What does "learning rate warm-up" mean?

It means that if you specify your learning rate to be say 2e-5, then during training the learning rate will be linearly increased from approximately 0 to 2e-5 within the first say 10,000 steps.

If your data set is highly differentiated, you can suffer from a sort of "early over-fitting". If your shuffled data happens to include a cluster of related, strongly-featured observations, your model's initial training can skew badly toward those features -- or worse, toward incidental features that aren't truly related to the topic at all.

Warm-up is a way to reduce the primacy effect of the early training examples. Without it, you may need to run a few extra epochs to get the convergence desired, as the model un-trains those early superstitions.

Many models afford this as a command-line option. The learning rate is increased linearly over the warm-up period. If the target learning rate is p and the warm-up period is n, then the first batch iteration uses 1*p/n for its learning rate; the second uses 2*p/n, and so on: iteration i uses i*p/n, until we hit the nominal rate at iteration n.

This means that the first iteration gets only 1/n of the primacy effect. This does a reasonable job of balancing that influence.

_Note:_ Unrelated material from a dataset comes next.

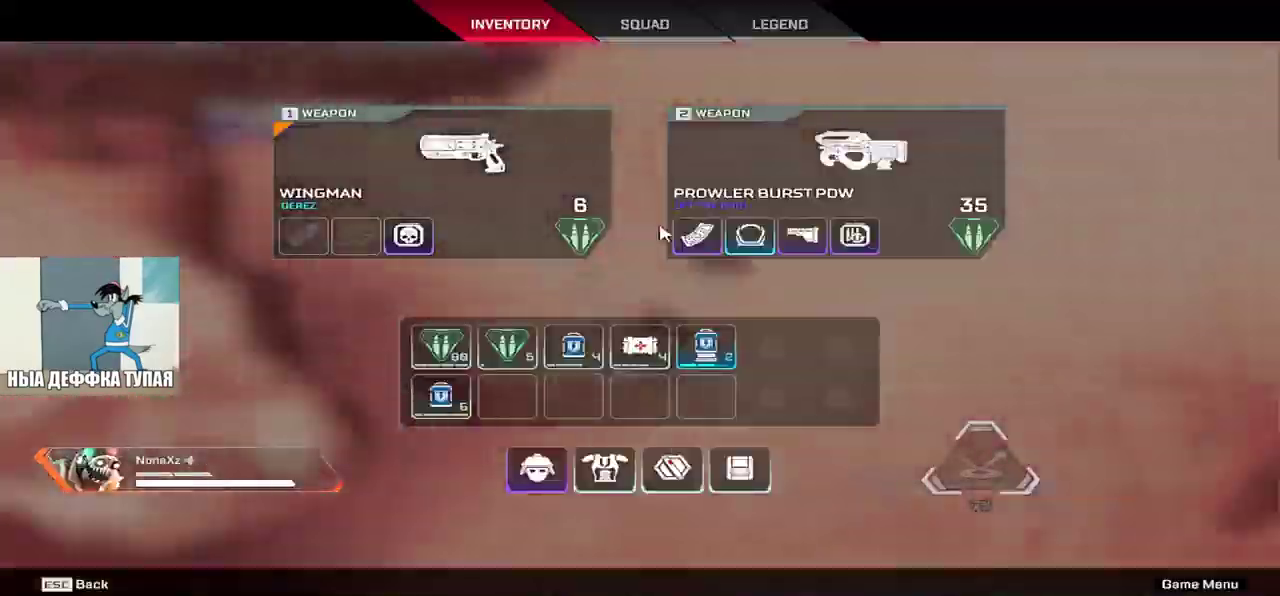
{"keys": ["w"], "mouse": [], "events": [[33, "tab", "down"], [100, "tab", "up"], [167, "w", "down"], [183, "e", "up"]]}
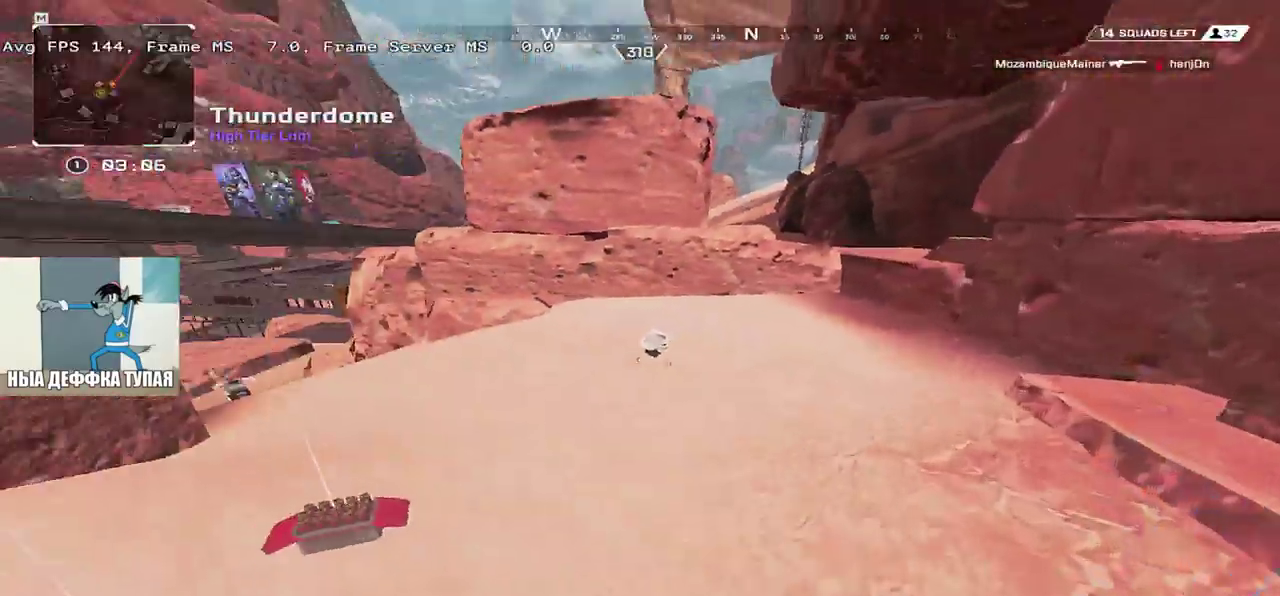
{"keys": ["w"], "mouse": []}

Note that the ramp-up is commonly on the order of one epoch -- but is occasionally longer for particularly skewed data, or shorter for more homogeneous distributions. You may want to adjust, depending on how functionally extreme your batches can become when the shuffling algorithm is applied to the training set.

There are actually two strategies for warmup, ref here.

  • constant: Use a low learning rate than base learning rate for the initial few steps.
  • gradual: In the first few steps, the learning rate is set to be lower than base learning rate and increased gradually to approach it as step number increases. As @Prune an @Patel suggested.